I remember getting a whipping from my dad for wetting the bed. Don't be outraged on my behalf because this happened back in the days when it was not only acceptable to whip your children but expected. I am certain that at that time my dad did not realize that I could not help waking up in a wet bed. If you have never been a bed wetter then you have no idea how unsettling it is to wake up in a cold wet bed. YUCK! I would have alerted my dad to that fact had he been in the mood to listen to a 4 year old bed wetter in the middle of the night. Please don't feel sorry for me because I was the recipient of an undeserved spanking. I had years of misbehaving without receiving any punishment ahead of me. My dad had only a short time left. I like to think this was fates way of giving my dad a one up on me for all the whippings I would later deserve that he wouldn't be around to administer.
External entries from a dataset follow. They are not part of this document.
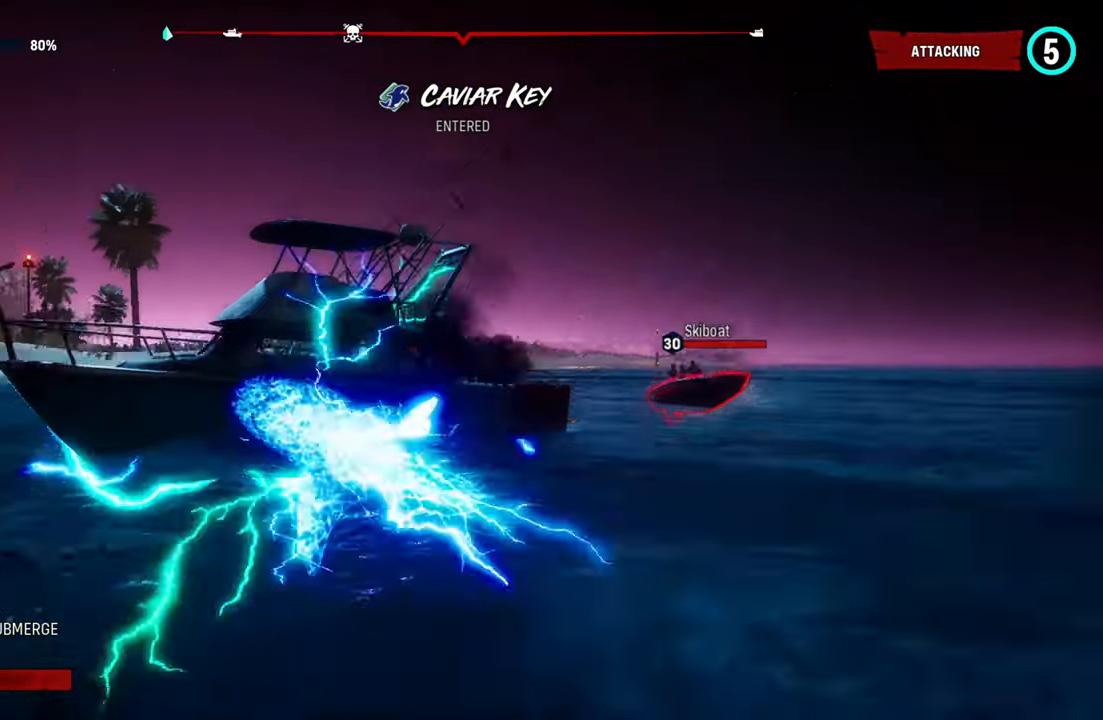
{"dt_ms": 500, "buttons": ["L2", "R2"], "left_stick": "up-right", "right_stick": "center", "events": [[40, "right_stick", "center"], [120, "R2", "down"], [300, "R2", "up"], [300, "left_stick", "up"], [360, "R2", "down"], [420, "left_stick", "up-right"]]}
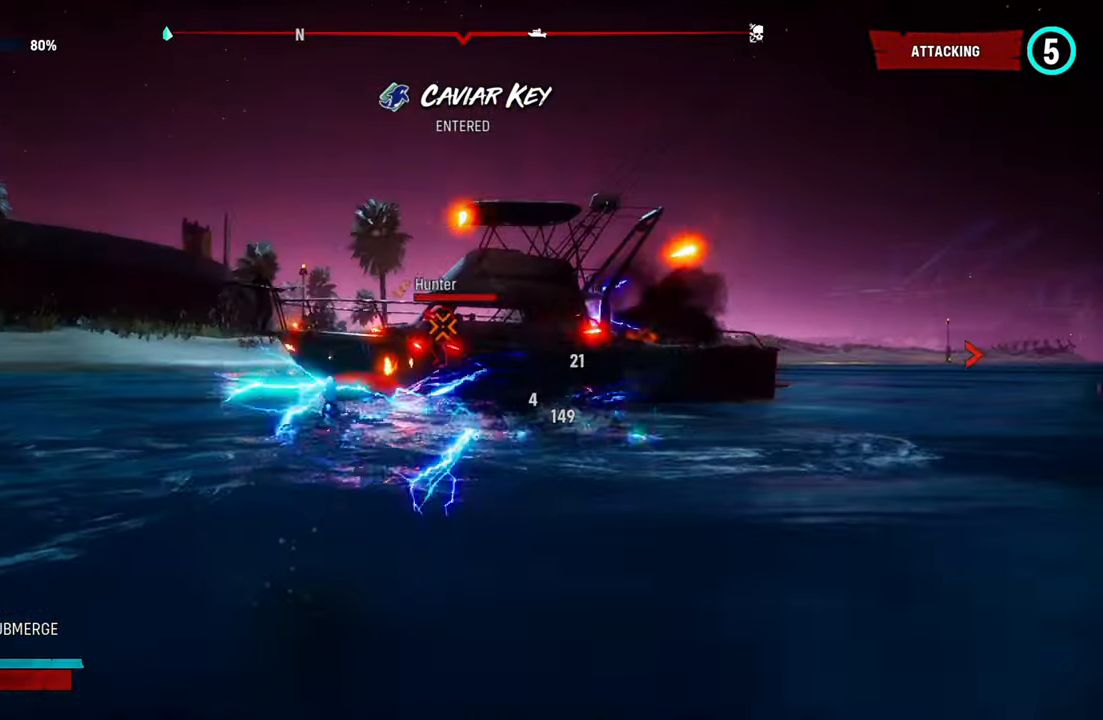
{"dt_ms": 500, "buttons": ["L2", "R1"], "left_stick": "up-right", "right_stick": "center", "events": [[40, "R2", "up"], [240, "R1", "down"], [420, "R1", "up"], [500, "R1", "down"]]}
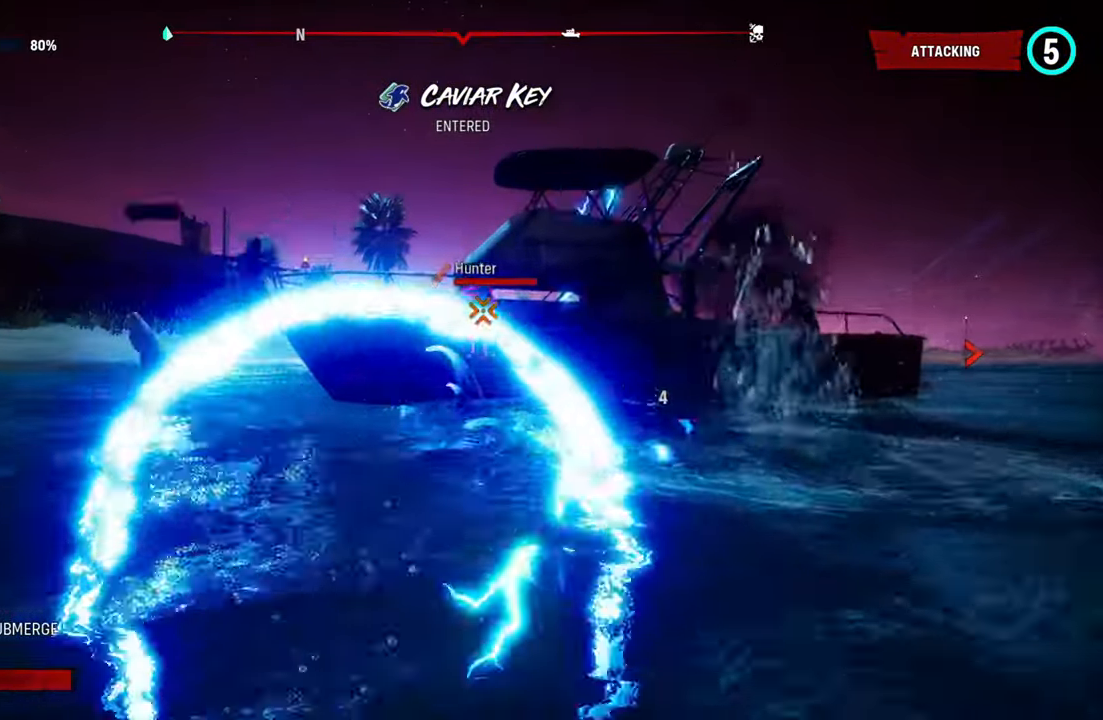
{"dt_ms": 500, "buttons": ["L2", "R1"], "left_stick": "up-right", "right_stick": "center", "events": [[140, "R1", "up"], [220, "R1", "down"], [360, "R1", "up"], [440, "R1", "down"]]}
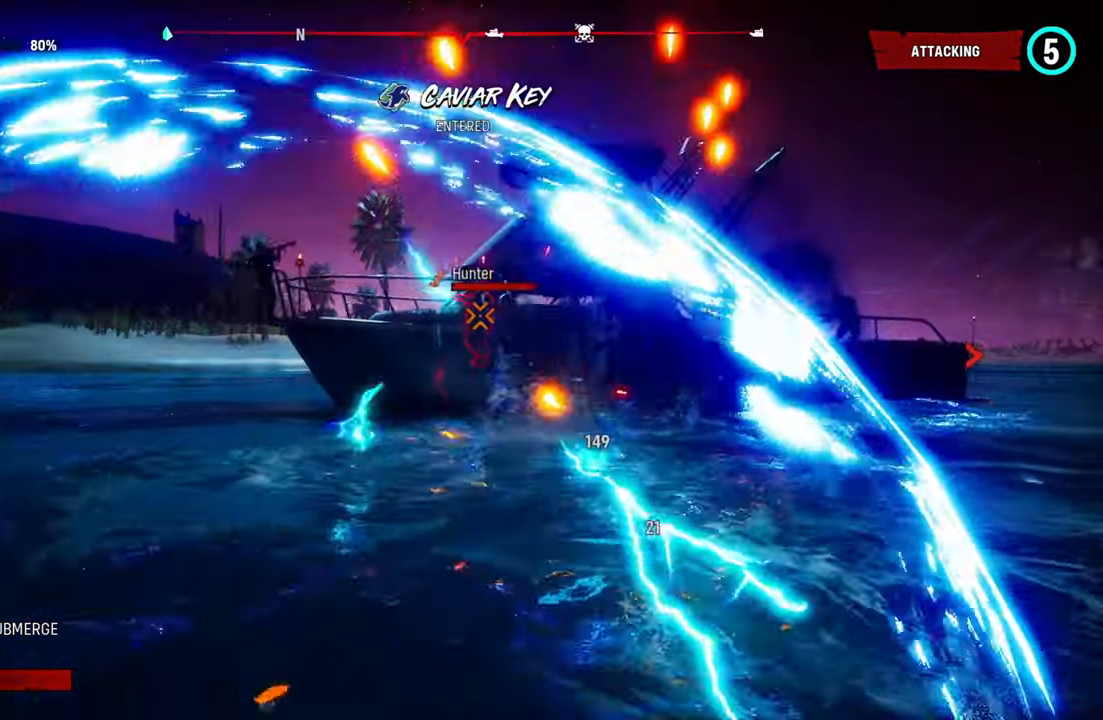
{"dt_ms": 500, "buttons": ["L2"], "left_stick": "up", "right_stick": "center", "events": [[60, "R1", "up"], [220, "R2", "down"], [340, "left_stick", "up"], [460, "R2", "up"]]}
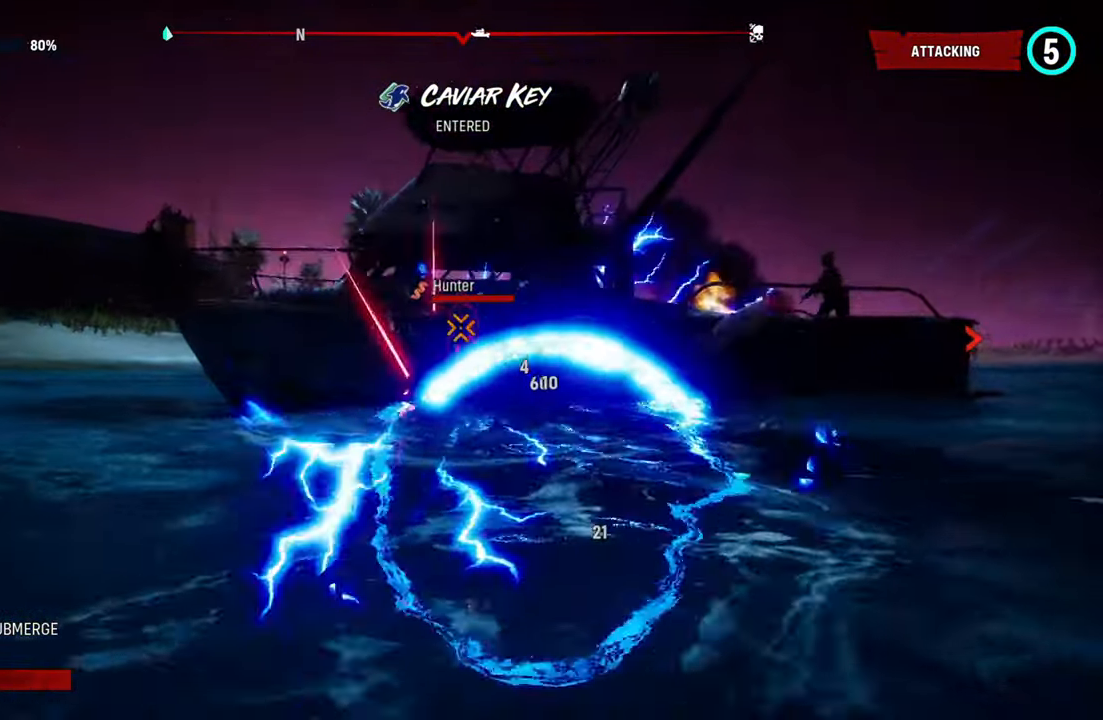
{"dt_ms": 500, "buttons": ["L2", "R1"], "left_stick": "up", "right_stick": "center", "events": [[20, "R1", "down"], [100, "R2", "down"], [120, "R1", "up"], [280, "R2", "up"], [380, "R1", "down"]]}
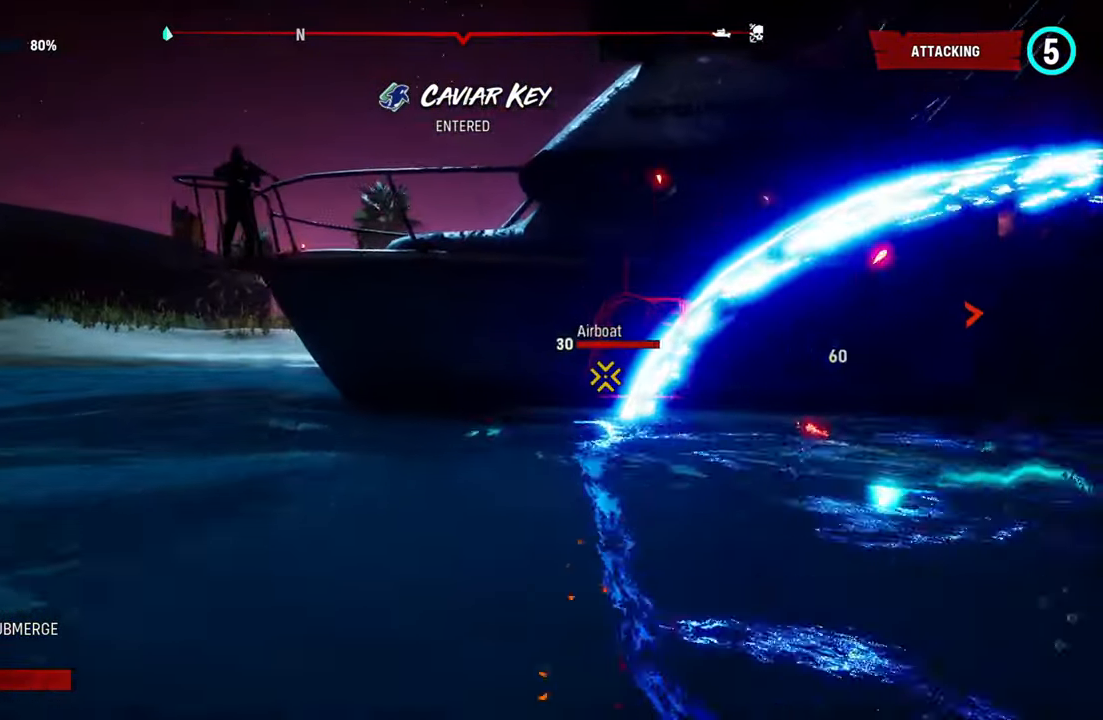
{"dt_ms": 500, "buttons": ["L2"], "left_stick": "up", "right_stick": "center", "events": [[20, "R1", "up"], [120, "R1", "down"], [240, "R1", "up"], [320, "R1", "down"], [460, "R1", "up"]]}
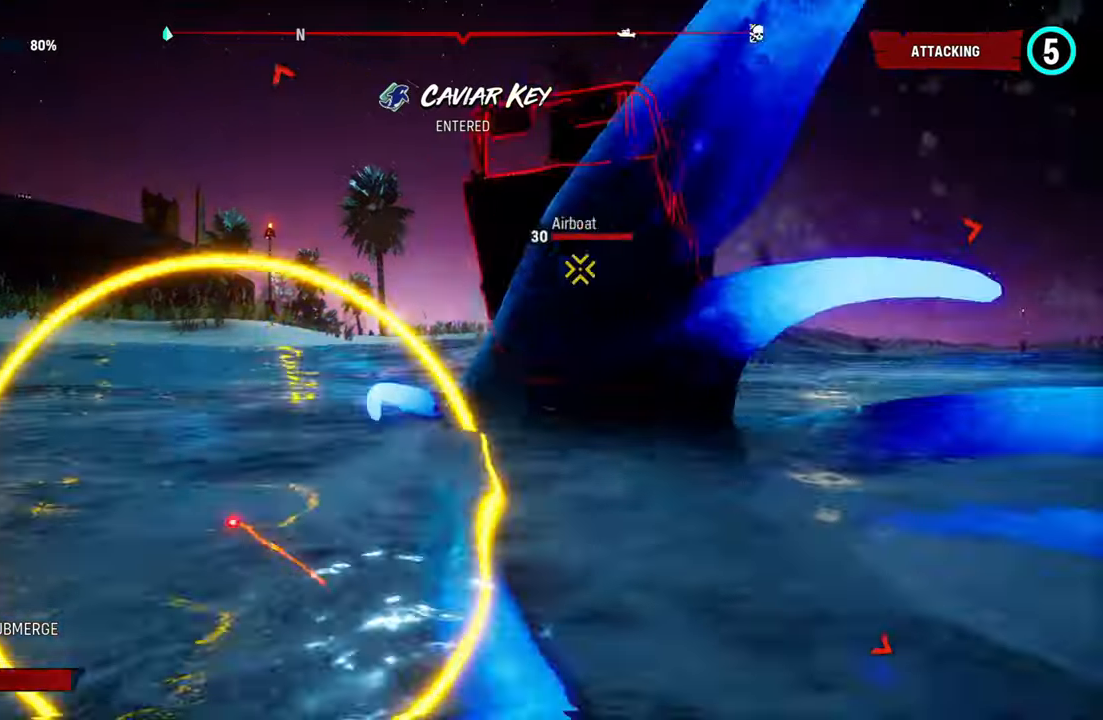
{"dt_ms": 500, "buttons": ["L2"], "left_stick": "up-right", "right_stick": "right", "events": [[320, "right_stick", "right"], [440, "left_stick", "up-right"]]}
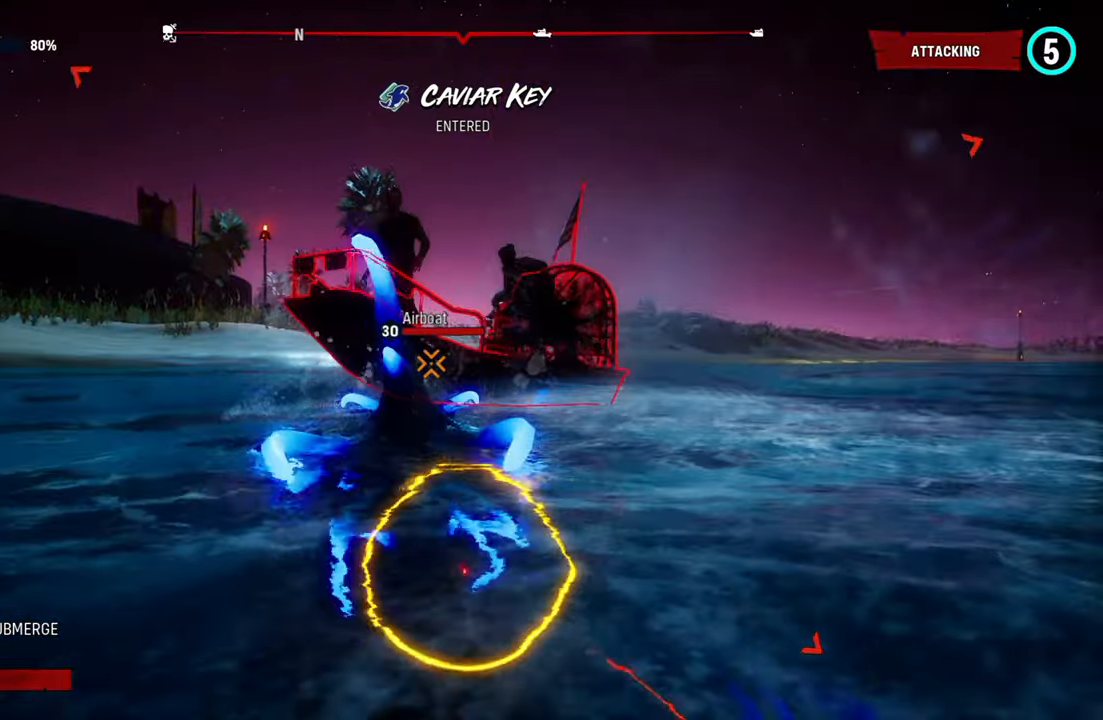
{"dt_ms": 500, "buttons": ["L2"], "left_stick": "up-right", "right_stick": "right"}
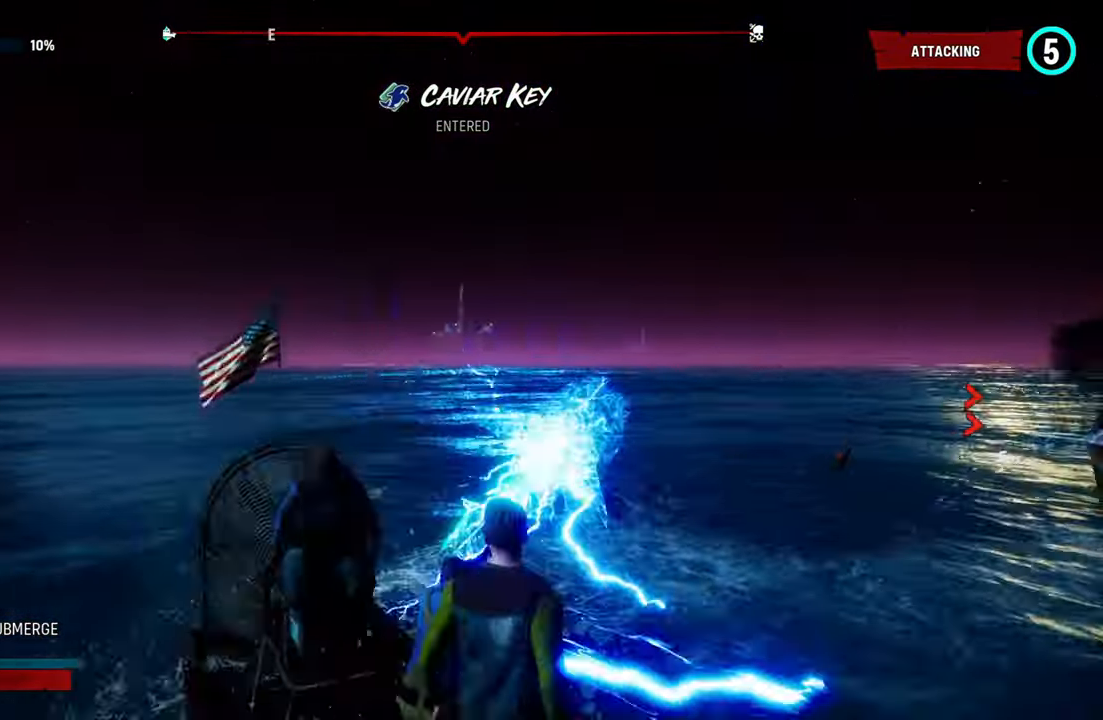
{"dt_ms": 500, "buttons": ["L2"], "left_stick": "up-right", "right_stick": "right", "events": [[140, "right_stick", "center"], [320, "right_stick", "right"]]}
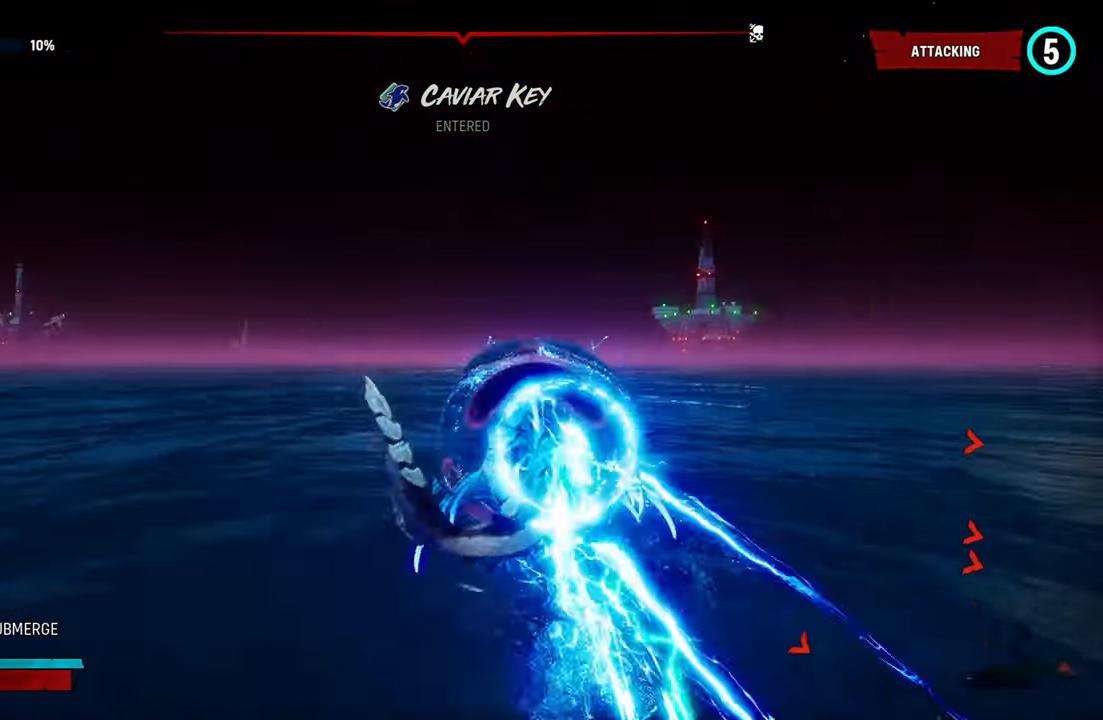
{"dt_ms": 500, "buttons": ["L2"], "left_stick": "up-right", "right_stick": "right", "events": []}
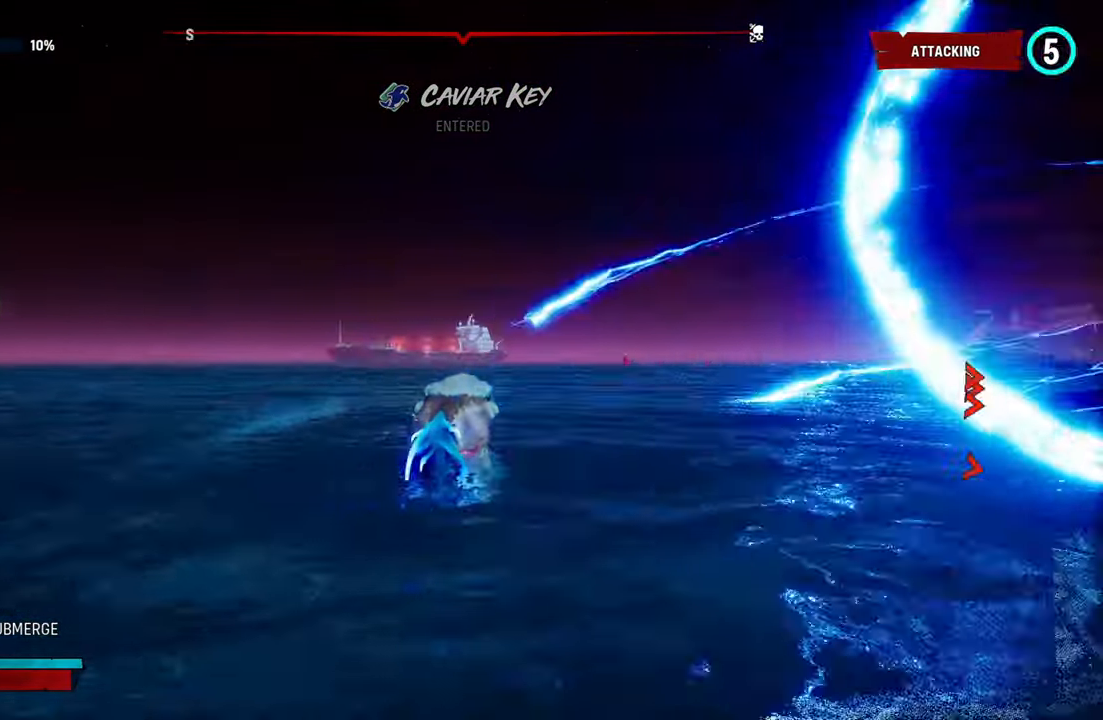
{"dt_ms": 500, "buttons": ["L2"], "left_stick": "up-right", "right_stick": "right", "events": []}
As I said earlier I could write a book about my Grandmother Holden. I recall wonderful gatherings at Grandmother and Grandaddy Holden's home with cousins, aunts and uncles. At one of these gatherings I remember grandmother proudly placing a very unappealing casserole on the table which consisted of some kind of canned tuna concoction with canned biscuits floating on top. I will never forget the look on Granddaddy's face when he asked her "What the devil is that thing?". That casserole is the only bad thing that I remember coming out of my Grandmother Holden's kitchen. To this day I cannot understand why anyone would want to eat hot tuna covered in biscuits but I would gladly consume a large helping on a daily basis if it was prepared by her.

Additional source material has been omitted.